Andrew Bartlett wrote:

On Tue, 2002-11-12 at 16:10, John E. Malmberg wrote:

The exception is much more than that - all sorts of things go over IPC$, and they are protected by their individual ACLs. Enumerating users, all sorts of things. Domain logons are a particular thing that occour initially as guest (pipe-level authentication is done on netlogon, likewise password changes are as guest).
Why should I be surprised that the implementation is not consistent with
what they teach at the Microsoft NT System Administration class.

<snip>

There are many sites that have security standards that prohibit a guest account from being enabled.
So what does 'ident' or 'echo' or 'time' run as?
Each runs on their own non-privileged account. If the ident service
gets compromized, the cracker has no access to anything else on the machine.

Same with "echo" or "time". Of course this depends on the TCPIP program
in use, and many of these well know services are usually not implemented.

Or even SMTP, BIND, IMAP. Even if a security hole is found in one of these, the privileges are limited.

It is not usual on an OpenVMS system for TCP/IP services to run from the
root account or with root privileges.

That is the point of the guest account, Samba needs a user to become,
an unprivileged user that cannot break the entire system if Samba
were to accidentally allow file access, for example.

So you propose having 2 accounts?

We have the 'guest ok' parameter, NT ACLs and the 'restrict anonymous' parameter for controlling thing kind of thing, I think adding an new smb.conf option would just break every site out there!
It may need to be something that is better documented especially for OpenVMS users as they appear to have a different view of account management.

I have a better understanding of this now than I did before.

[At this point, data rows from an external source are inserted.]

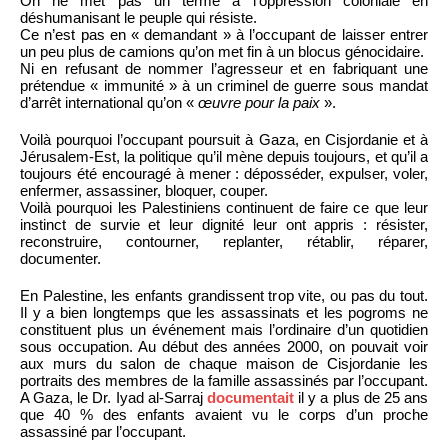
On ne met pas un terme à l’oppression coloniale en
déshumanisant le peuple qui résiste.
Ce n’est pas en « demandant » à l’occupant de laisser entrer
un peu plus de camions qu’on met fin à un blocus génocidaire.
Ni en refusant de nommer l’agresseur et en fabriquant une
prétendue « immunité » à un criminel de guerre sous mandat
d’arrêt international qu’on «
œuvre pour la paix
».
Voilà pourquoi l’occupant poursuit à Gaza, en Cisjordanie et à
Jérusalem-Est, la politique qu’il mène depuis toujours, et qu’il a
toujours été encouragé à mener : déposséder, expulser, voler,
enfermer, assassiner, bloquer, couper.
Voilà pourquoi les Palestiniens continuent de faire ce que leur
instinct de survie et leur dignité leur ont appris : résister,
reconstruire, contourner, replanter, rétablir, réparer,
documenter.
En Palestine, les enfants grandissent trop vite, ou pas du tout.
Il y a bien longtemps que les assassinats et les pogroms ne
constituent plus un événement mais l’ordinaire d’un quotidien
sous occupation. Au début des années 2000, on pouvait voir
aux murs du salon de chaque maison de Cisjordanie les
portraits des membres de la famille assassinés par l’occupant.
A Gaza, le Dr. Iyad al-Sarraj
documentait
il y a plus de 25 ans
que 40 % des enfants avaient vu le corps d’un proche
assassiné par l’occupant.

The guest account is not really a guest account.

So it all really is a matter of the mapping between a NT security model
and the host security model.

On most other systems, we use the 'nobody' account, which already exists and requires no further configuration. The default configuration for 3.0 has a 'unixsam' backend, which maps this to the
501 rid. So by default, this looks exactly like NT.
The NOBODY account only exists if some UNIX compatable protocols such as
NFS are enabled.  It can not be relied to exist on an OpenVMS system.

So while it may be technically correct that the NT "GUEST" account is used for some functions based on observations, the practice is not consistent with what Microsoft has been telling NT Administrators.
It is consistent with what occurs on the wire, and really, that's the
 best we can do.
The behaviour that I would need to implement on OpenVMS to make SMBD behave as the System Administrators expect is:

To have a SAMBA_GUEST account, but when it is used as an attempt to access a share, the SMBD server would pay attention to the "disabled" flag.

When it is used for the other functions, the "disabled" flag would be ignored.

You indicate that SAMBA is using the "Guest Ok" parameter for this function.

So I to make OpenVMS behave as the System administrators expect, when SNMD checks the "Guest Ok" parameter on the share, the guest account also needs the "enabled" flag set.

I wonder how difficult this would be to implement.

I would like to post a summary of this thread on the SAMBA-VMS list.

I am currently trying to learn enough LINUX to NFS map my VMS development disk to a LINUX system and use RSYNC on LINUX to get live updates on SAMBA, so I can start doing active development again since my move.